Some believe that if it looks like an online mutual fund, behaves like a mutual fund, and runs like a mutual fund, it could be an ETF. Let’s examine whether that’s true with this blog on ETF Vs Mutual Fund.
What are Mutual Funds?
A mutual fund is a financial instrument that pools together funds from investors. This pool of money is invested in various financial assets like stocks and bonds.
The decision of where to invest the money depends on the fund manager who is typically an experienced market professional. But they’re not alone. There’s a team that assists the fund manager in most cases.
Their expertise means that investors’ money is diversified across stocks, bonds, and at times, even cash. After all, the goal of a mutual fund is to provide investors with a way to access a broad range of assets within a single investment.
All of this makes mutual funds a potentially desirable investment. What’s more, you can invest in a mutual fund at any time as it is not listed on a stock market.
How stock market works in India is that it operates for a set duration of time. But mutual funds allow you to invest any time, anywhere. That said, mutual fund units are allocated slightly differently. We’ll talk about that in a future blog.
Now that you understand mutual funds, you might be wondering ‘are ETFs mutual funds?’ Read on to learn.
What are ETFs?
First, let us answer the question we asked in the last section. No, ETFs are not mutual funds. At least not entirely. ETFs are similar to mutual funds in the way that they also offer investors an avenue to invest in a diversified portfolio of financial assets.
ETFs are another type of ‘pooled’ investment that track an index, a basket of securities, commodities, or bonds. ETFs are different from mutual funds as they can be traded like individual stocks on a stock exchange.
In India, ETFs are listed on stock exchanges like NSE and BSE. Thus, when you buy an ETF, you can expect more or less the same returns as the underlying index as the ETF will mirror the returns of its native index.
Instead of trying to beat the market, the best ETFs in India try to replicate the index returns.
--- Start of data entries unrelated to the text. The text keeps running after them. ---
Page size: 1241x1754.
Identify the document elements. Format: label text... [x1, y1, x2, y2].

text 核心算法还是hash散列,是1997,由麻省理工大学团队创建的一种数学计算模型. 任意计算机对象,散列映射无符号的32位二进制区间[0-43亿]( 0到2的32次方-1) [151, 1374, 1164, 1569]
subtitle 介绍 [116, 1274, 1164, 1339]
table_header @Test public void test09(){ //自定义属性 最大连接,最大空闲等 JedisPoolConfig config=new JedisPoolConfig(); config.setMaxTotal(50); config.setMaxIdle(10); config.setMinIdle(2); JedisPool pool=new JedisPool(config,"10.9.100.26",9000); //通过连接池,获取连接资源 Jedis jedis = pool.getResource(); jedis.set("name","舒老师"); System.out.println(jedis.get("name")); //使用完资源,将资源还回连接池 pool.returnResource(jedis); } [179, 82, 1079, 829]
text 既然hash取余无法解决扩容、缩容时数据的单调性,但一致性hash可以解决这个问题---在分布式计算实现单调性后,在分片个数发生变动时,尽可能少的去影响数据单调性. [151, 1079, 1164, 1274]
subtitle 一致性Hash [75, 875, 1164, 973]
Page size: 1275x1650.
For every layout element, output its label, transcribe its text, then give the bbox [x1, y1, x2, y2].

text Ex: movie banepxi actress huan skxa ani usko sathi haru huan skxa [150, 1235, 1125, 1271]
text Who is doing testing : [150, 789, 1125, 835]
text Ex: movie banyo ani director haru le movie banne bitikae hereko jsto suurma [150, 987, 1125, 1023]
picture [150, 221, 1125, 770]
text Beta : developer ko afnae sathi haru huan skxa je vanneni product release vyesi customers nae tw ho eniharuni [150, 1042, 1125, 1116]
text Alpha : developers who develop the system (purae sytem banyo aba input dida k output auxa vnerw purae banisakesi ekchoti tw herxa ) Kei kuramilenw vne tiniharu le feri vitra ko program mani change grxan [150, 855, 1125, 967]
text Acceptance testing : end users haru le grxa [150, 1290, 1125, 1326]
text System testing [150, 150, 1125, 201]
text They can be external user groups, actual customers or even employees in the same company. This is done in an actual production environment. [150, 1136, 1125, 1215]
Now that we know the basics, what are the key differences between ETFs and mutual funds? Let’s learn.
ETF vs Mutual fund: Key Differences
ETFs and mutual funds differ in several aspects. Some key differences are mentioned below.
1. Method of Management
Both ETFs and mutual funds can be ‘actively’ and ‘passively’ managed. However, most ETFs follow a passive investment approach i.e., they are pegged to a particular index and hence, mimic its performance.
Read 👉 Are ETFs Good for Beginners?
Fund managers only make periodic adjustments to keep the fund aligned with the index.
Mutual funds, for the most part, are active investments managed by fund managers. That means fund managers make active decisions such as buying, selling, or holding securities with the aim of gaining better returns.
However, a type of mutual fund scheme known as index funds is similar to ETFs because their underlying portfolio mirrors indices like Nifty 50.
2. Cost of Investment
Typically, the portfolio management fee and other costs in ETFs are lower compared to mutual funds. This is because ETFs do not require a high degree of portfolio management services, as they are passive investments.
In the case of mutual funds, the investment expenses are higher as it requires professional portfolio management. In fact, the fee mentioned in the expense ratio and load in mutual funds acts as a deciding factor for many while choosing mutual funds.
A higher expense ratio indicates higher fund management fees and vice versa.
Read 👉 Active Vs Passive Investing
3. Method of Trading
ETFs are traded in the same way as stocks and within similar stock market holidays and hours. In India, the equity market functions from 9:15 am to 3:30 pm. The price of an ETF keeps fluctuating throughout the day according to its demand.
Contrary to ETFs, mutual funds can only be bought or sold at any time. However, the price of purchase/sell which is known as the Net Asset Value (NAV) gets fixed every day.
The same price is applied for all transactions based on the cut-off time. Moreover, all investors will receive the order at the same price if they buy or sell on the same day.
ETF Vs Mutual Fund: Which is Better?
The answer to this question depends on your individual investment goals and risk profile. If you’re looking for a hands-off approach to investing and are comfortable with paying slightly higher fees, a mutual fund can be better for you.
On the other hand, if you’re looking for a low-cost investment vehicle that offers quicker liquidity, an ETF might be more suited. Ultimately, the best choice will depend on your specific financial goals and risk appetite.
For example, someone investing in their early 30s would be better suited to handle the risk profile of both mutual funds and ETFs. Whereas someone in their 60s may not be able to invest in either.
Either way, it is crucial to undertake research and understand the investment options before making a decision. The following table can help you visualize the differences between ETFs and mutual funds.
|Available On||Stock Exchange||AMCs and Mutual Fund App|
|Investment Type||Passive||Active or Passive|
|Underlying||Index||Index or Basket of Stocks|
We can conclude the debate of Etf Vs Mutual Fund by saying two things:
- ETFs and mutual funds have their own pros and cons
- ETFs may behave like mutual funds but are traded on a stock exchange
The choice between ETFs and mutual funds depends purely on your investment goal, risk tolerance, and capital at hand.